Weaker energy prices reduced May inflation in Germany to below two percent – the lowest level since the end of 2010. But analysts believe falling consumer prices will remain a blip on the screen in Germany.
Germany's inflation rate slowed to 1.9 percent in May, down from April and March rates of 2.1 percent respectively, Germany's Statistics Office (Destatis) said Tuesday.
The 0.2 percent drop constitutes the first time since 2010 that the German inflation rate has fallen below two percent – a level considered by the European Central Bank as price stability.
"In May, prices of car fuels fell for the first time on a month-by-month basis, while costs for heating declined for the third consecutive month," Destatis said in a statement.
Meanwhile, national inflation rates are falling on a global scale, the Organization for Economic Cooperation and Development (OECD) reported Tuesday.
The OECD also attributed the fall to a slowing of the 12-month rise in energy prices, as well as slower growth in food prices which had risen by 3.1 percent in April compared with 3.5 percent in March.
Declining prices, the OECD said, were largely a sign that global economic growth might slow down in the coming months.

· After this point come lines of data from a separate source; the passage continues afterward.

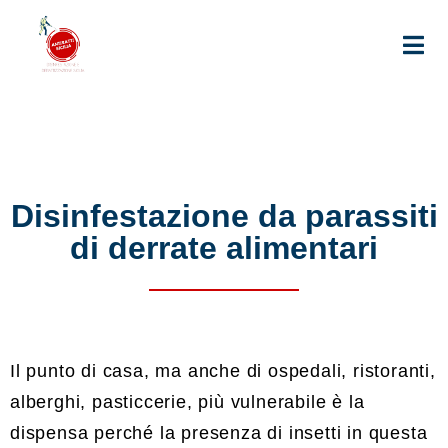
Disinfestazione da parassiti
di derrate alimentari
Il punto di casa, ma anche di ospedali, ristoranti,
alberghi, pasticcerie, più vulnerabile è la
dispensa perché la presenza di insetti in questa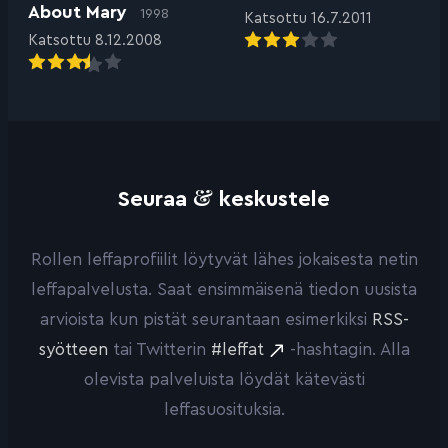
About Mary
1998
Katsottu 16.7.2011
Katsottu 8.12.2008
&
Seuraa
keskustele
Rollen leffaprofiilit löytyvät lähes jokaisesta netin
leffapalvelusta. Saat ensimmäisenä tiedon uusista
arvioista kun pistät seurantaan esimerkiksi
RSS-
syötteen
tai Twitterin
#leffat
-hashtagin. Alla
olevista palveluista löydät kätevästi
leffasuosituksia.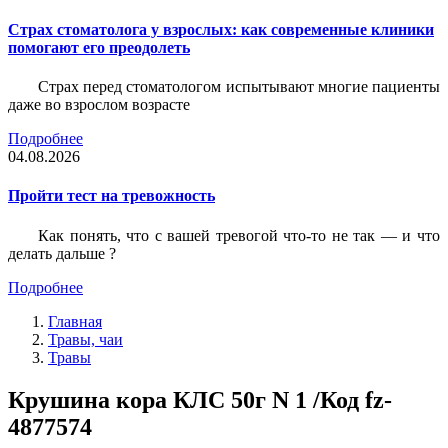
Страх стоматолога у взрослых: как современные клиники
помогают его преодолеть
Страх перед стоматологом испытывают многие пациенты
даже во взрослом возрасте
Подробнее
04.08.2026
Пройти тест на тревожность
Как понять, что с вашей тревогой что-то не так — и что
делать дальше ?
Подробнее
Главная
Травы, чаи
Травы
Крушина кора КЛС 50г N 1 /Код fz-
4877574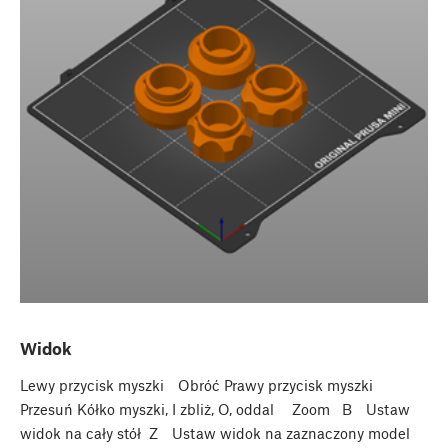
Widok
Lewy przycisk myszki Obróć Prawy przycisk myszki
Przesuń Kółko myszki, I zbliż, O, oddal Zoom B Ustaw
widok na cały stół Z Ustaw widok na zaznaczony model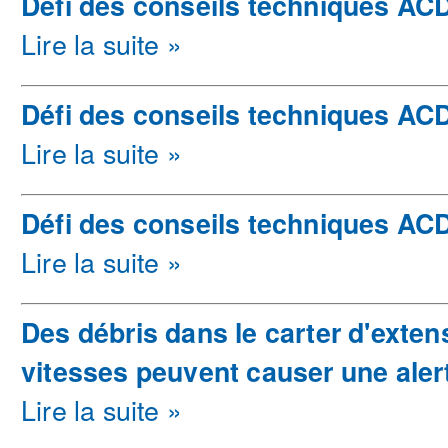
Défi des conseils techniques ACDe
Lire la suite »
Défi des conseils techniques ACD
Lire la suite »
Défi des conseils techniques ACD
Lire la suite »
Des débris dans le carter d'extens
vitesses peuvent causer une aler
Lire la suite »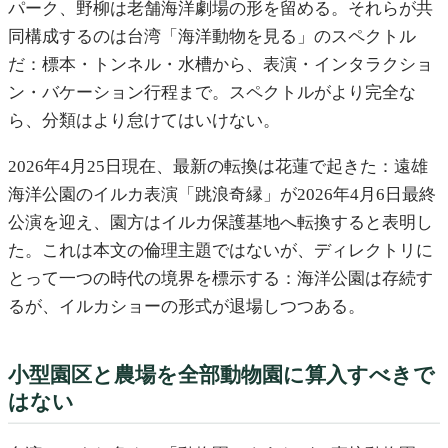
パーク、野柳は老舗海洋劇場の形を留める。それらが共
同構成するのは台湾「海洋動物を見る」のスペクトル
だ：標本・トンネル・水槽から、表演・インタラクショ
ン・バケーション行程まで。スペクトルがより完全な
ら、分類はより怠けてはいけない。
2026年4月25日現在、最新の転換は花蓮で起きた：遠雄
海洋公園のイルカ表演「跳浪奇縁」が2026年4月6日最終
公演を迎え、園方はイルカ保護基地へ転換すると表明し
た。これは本文の倫理主題ではないが、ディレクトリに
とって一つの時代の境界を標示する：海洋公園は存続す
るが、イルカショーの形式が退場しつつある。
小型園区と農場を全部動物園に算入すべきで
はない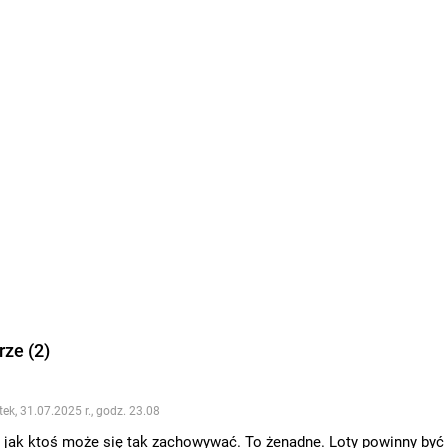
ze (2)
ek, 31.07.2025 r., godz. 23.08
 jak ktoś może się tak zachowywać. To żenadne. Loty powinny być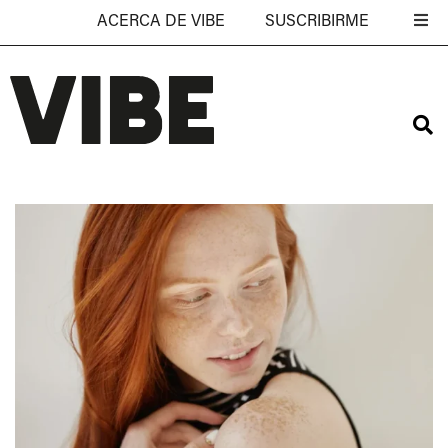
ACERCA DE VIBE
SUSCRIBIRME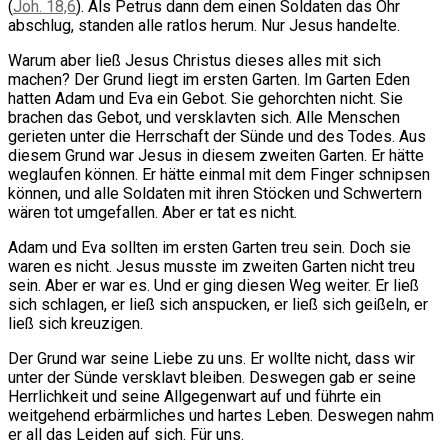
(
Joh. 18,6
). Als Petrus dann dem einen Soldaten das Ohr
abschlug, standen alle ratlos herum. Nur Jesus handelte.
Warum aber ließ Jesus Christus dieses alles mit sich
machen? Der Grund liegt im ersten Garten. Im Garten Eden
hatten Adam und Eva ein Gebot. Sie gehorchten nicht. Sie
brachen das Gebot, und versklavten sich. Alle Menschen
gerieten unter die Herrschaft der Sünde und des Todes. Aus
diesem Grund war Jesus in diesem zweiten Garten. Er hätte
weglaufen können. Er hätte einmal mit dem Finger schnipsen
können, und alle Soldaten mit ihren Stöcken und Schwertern
wären tot umgefallen. Aber er tat es nicht.
Adam und Eva sollten im ersten Garten treu sein. Doch sie
waren es nicht. Jesus musste im zweiten Garten nicht treu
sein. Aber er war es. Und er ging diesen Weg weiter. Er ließ
sich schlagen, er ließ sich anspucken, er ließ sich geißeln, er
ließ sich kreuzigen.
Der Grund war seine Liebe zu uns. Er wollte nicht, dass wir
unter der Sünde versklavt bleiben. Deswegen gab er seine
Herrlichkeit und seine Allgegenwart auf und führte ein
weitgehend erbärmliches und hartes Leben. Deswegen nahm
er all das Leiden auf sich. Für uns.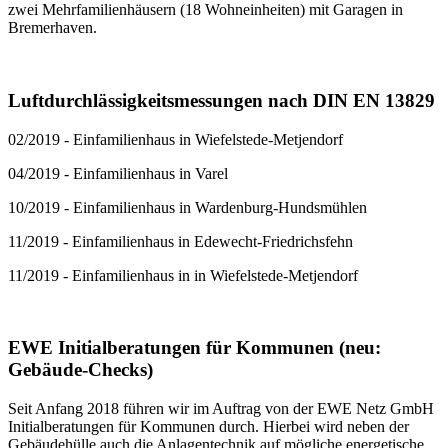
zwei Mehrfamilienhäusern (18 Wohneinheiten) mit Garagen in
Bremerhaven.
Luftdurchlässigkeitsmessungen nach DIN EN 13829
02/2019 - Einfamilienhaus in Wiefelstede-Metjendorf
04/2019 - Einfamilienhaus in Varel
10/2019 - Einfamilienhaus in Wardenburg-Hundsmühlen
11/2019 - Einfamilienhaus in Edewecht-Friedrichsfehn
11/2019 - Einfamilienhaus in in Wiefelstede-Metjendorf
EWE Initialberatungen für Kommunen (neu:
Gebäude-Checks)
Seit Anfang 2018 führen wir im Auftrag von der EWE Netz GmbH
Initialberatungen für Kommunen durch. Hierbei wird neben der
Gebäudehülle auch die Anlagentechnik auf mögliche energetische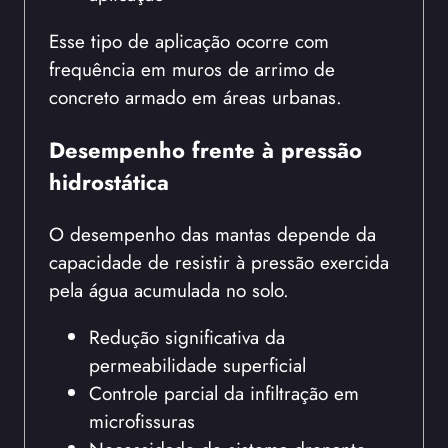
Esse tipo de aplicação ocorre com
frequência em muros de arrimo de
concreto armado em áreas urbanas.
Desempenho frente à pressão
hidrostática
O desempenho das mantas depende da
capacidade de resistir à pressão exercida
pela água acumulada no solo.
Redução significativa da
permeabilidade superficial
Controle parcial da infiltração em
microfissuras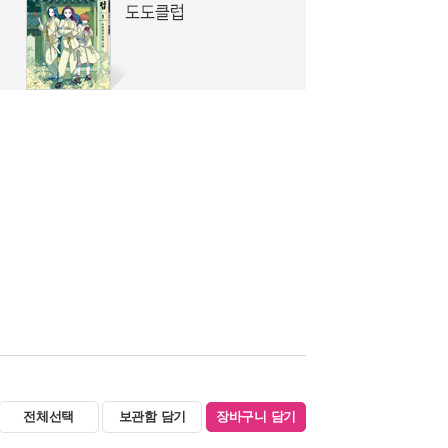
전체선택
보관함 담기
장바구니 담기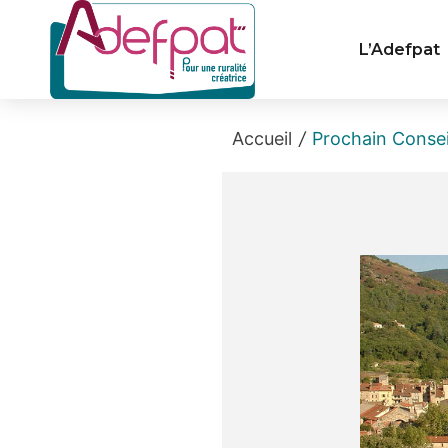
Cookies management panel
L’Adefpat
Accueil
/
Prochain Consei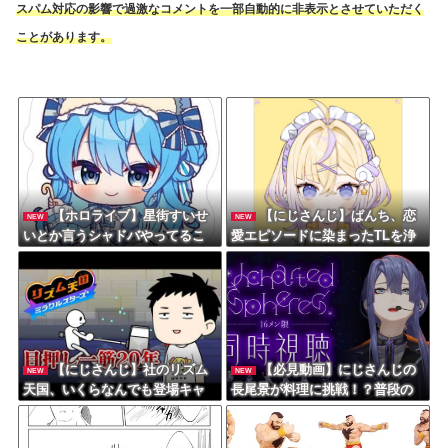
スパム対応の影響で過激なコメントを一部自動的に非表示とさせていただく
ことがあります。
【ホロライブ】星街すいせ
【にじさんじ】ぱんち、恋
NEW
NEW
いとか言うシャドバやってるこ
愛エピソードに染まったTLを浄
とアピールしてるのに公式に呼
化へ「もっとネタツイとかが見
ばれない女「言うても忙しいし
たくて…」
継続的には無理なんだろう」
【にじさんじ】社のリズム
【必見動画】にじさんじの
NEW
NEW
天国、いくらなんでも登場キャ
長尾景が料理に挑戦！？普段の
ラが多すぎる
ゲーム実況とは一味違う、手際
やおっちょこちょいな一面など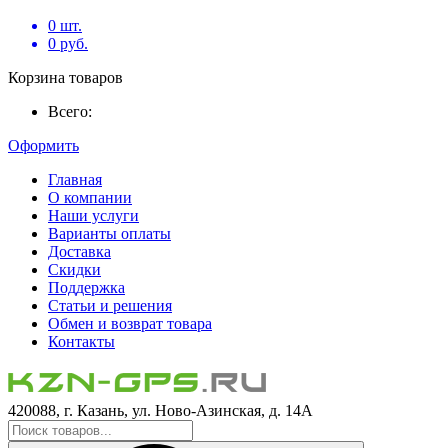
0
шт.
0
руб.
Корзина товаров
Всего:
Оформить
Главная
О компании
Наши услуги
Варианты оплаты
Доставка
Скидки
Поддержка
Статьи и решения
Обмен и возврат товара
Контакты
420088, г. Казань, ул. Ново-Азинская, д. 14А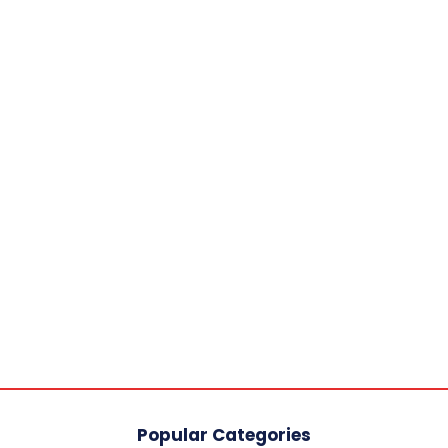
Popular Categories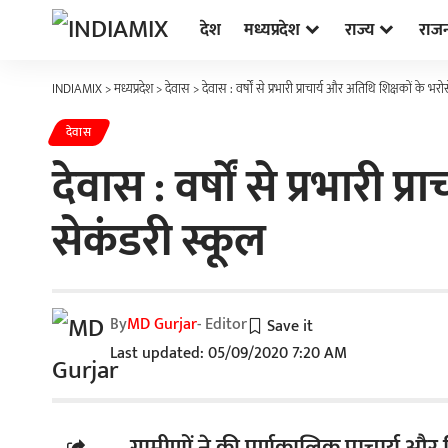
देश
मध्यप्रदेश
राज्य
राज
INDIAMIX
>
मध्यप्रदेश
>
देवास
>
देवास : वर्षों से प्रभारी प्राचार्य और अतिथि शिक्षकों के भ
देवास
देवास : वर्षों से प्रभारी
सेकंडरी स्कूल
By
MD Gurjar
- Editor
Last updated: 05/09/2020 7:20 AM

However, market analysts are convinced that the dip in German inflation won't last.
On the back of robust growth and low unemployment, German wages were "due to rise," Commerzbank economist Ulrike Rondorf told Reuters news agency.
"Employers will certainly try to roll rising labor costs over to consumers," she added.
Ulrike Kastens, analyst with Sal. Oppenheim, told the same news agency that in 2013, German consumer prices were "rising faster than in the eurozone," averaging about two percent compared with a 1.7 percent increase predicted for other eurozone members.